Essa perspectiva da LA começa a se constituir no que se chama de “virada linguística e cultural”, “virada crítica” ou “virada icônica” (FABRÍCIO, 2006, p. 49), termos referidos ao fenômeno da revisão epistemológica pelo qual passou a LA. Seu cenário de construção começa, segundo Rampton (2006), no momento que as humanidades e as Ciências Sociais passaram a focalizar novos tópicos. Houve um crescente interesse em fluxos culturais, em fronteiras e margens, em incertezas e ambivalências; a discussão passou a contemplar a economia política da linguagem, a produção, circulação e distribuição desigual dos recursos simbólicos e culturais, a ideologia, a exclusão, a legitimação e a resistência.
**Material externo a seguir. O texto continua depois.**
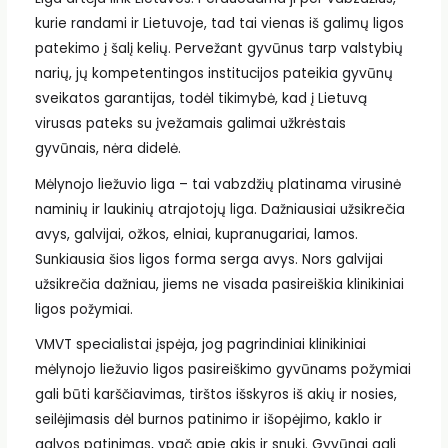
kurie randami ir Lietuvoje, tad tai vienas iš galimų ligos
patekimo į šalį kelių. Pervežant gyvūnus tarp valstybių
narių, jų kompetentingos institucijos pateikia gyvūnų
sveikatos garantijas, todėl tikimybė, kad į Lietuvą
virusas pateks su įvežamais galimai užkrėstais
gyvūnais, nėra didelė.
Mėlynojo liežuvio liga – tai vabzdžių platinama virusinė
naminių ir laukinių atrajotojų liga. Dažniausiai užsikrečia
avys, galvijai, ožkos, elniai, kupranugariai, lamos.
Sunkiausia šios ligos forma serga avys. Nors galvijai
užsikrečia dažniau, jiems ne visada pasireiškia klinikiniai
ligos požymiai.
VMVT specialistai įspėja, jog pagrindiniai klinikiniai
mėlynojo liežuvio ligos pasireiškimo gyvūnams požymiai
gali būti karščiavimas, tirštos išskyros iš akių ir nosies,
seilėjimasis dėl burnos patinimo ir išopėjimo, kaklo ir
galvos patinimas, ypač apie akis ir snukį. Gyvūnai gali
Isso por sua vez, resulta numa LA que compreende que: a) a linguagem deve ser vista como uma prática social e, consequentemente, como parte constituinte e constitutiva da sociedade e da cultura; b) nossas práticas discursivas não são neutras; e c) há na contemporaneidade uma multiplicidade de

sistemas semióticos em jogo no processo de construção de sentidos, segundo Fabrício (2006, 48).

Desse modo, a LA, ainda segundo Fabrício, pode ser entendida “como prática interrogadora [...]inseparável da enorme reorganização do pensamento e das práticas sociais correntes na contemporaneidade” (2006, p. 49). Nesse sentido, ela caminha em harmonia com o aspecto transitório da realidade, com a ideia do “sempre movente”, que não é nova e é bem exemplificada com a famosa proposição de que o homem não se pode banhar-se duas vezes no mesmo rio.

Por conseguinte, reconhecendo que é papel da LA “examinar a base ideológica do conhecimento que produzimos” (PENNICOOK, 1998, p. 24), empreendo este estudo, uma vez que, ao lidar com dois aspectos essencialmente políticos da vida, a linguagem e a educação, tal estudo intenta fazê-lo pedagógica e politicamente, ou seja, refletir e criticar (problematizar) ao mesmo tempo em que se posiciona como modificador (intervencionista) da realidade. Portanto, baseando-me ainda nas discussões de Pennycook (1998), vale a pena ratificar que construo minhas reflexões sob uma LA que tem uma visão de linguagem política e histórica, uma LA mais sensível às preocupações sociais, culturais e políticas e que, consequentemente, trabalhe com a possibilidade de realização de mudanças.

Sendo assim, entendo que essa LA que faço, tendo em vista que atentei anteriormente para o seu pensar sobre si a medida em que se constrói como ciência, coaduna-se com o viés de uma LA transgressiva, nos dizeres de Pennycook, “como uma abordagem mutável e dinâmica para questões da linguagem em contextos múltiplos” (2006, p. 67), e simultaneamente a uma LA que busca a desaprendizagem, como nos mostra Fabrício ao falar de uma “desaprendizagem de qualquer tipo de axiomática como um refinamento do processo de conhecer” (2006, p. 61 – grifo do autor).

Logo, ciente de que tenho desenvolvido este estudo dentro do viés de uma LA transgressiva, de desaprendizagem e, como Moita Lopes nomeia, indisciplinar, pois que “ela é indisciplinar tanto no sentido de que reconhece a necessidade de não se constituir como disciplina, mas como uma área mestiça e nômade” (2015, p. 19), discuto no item seguinte a não neutralidade desta pesquisa e a compreensão que tenho sobre os participantes dela como seres respondentes e não meros receptivos passivos diante de um emissor.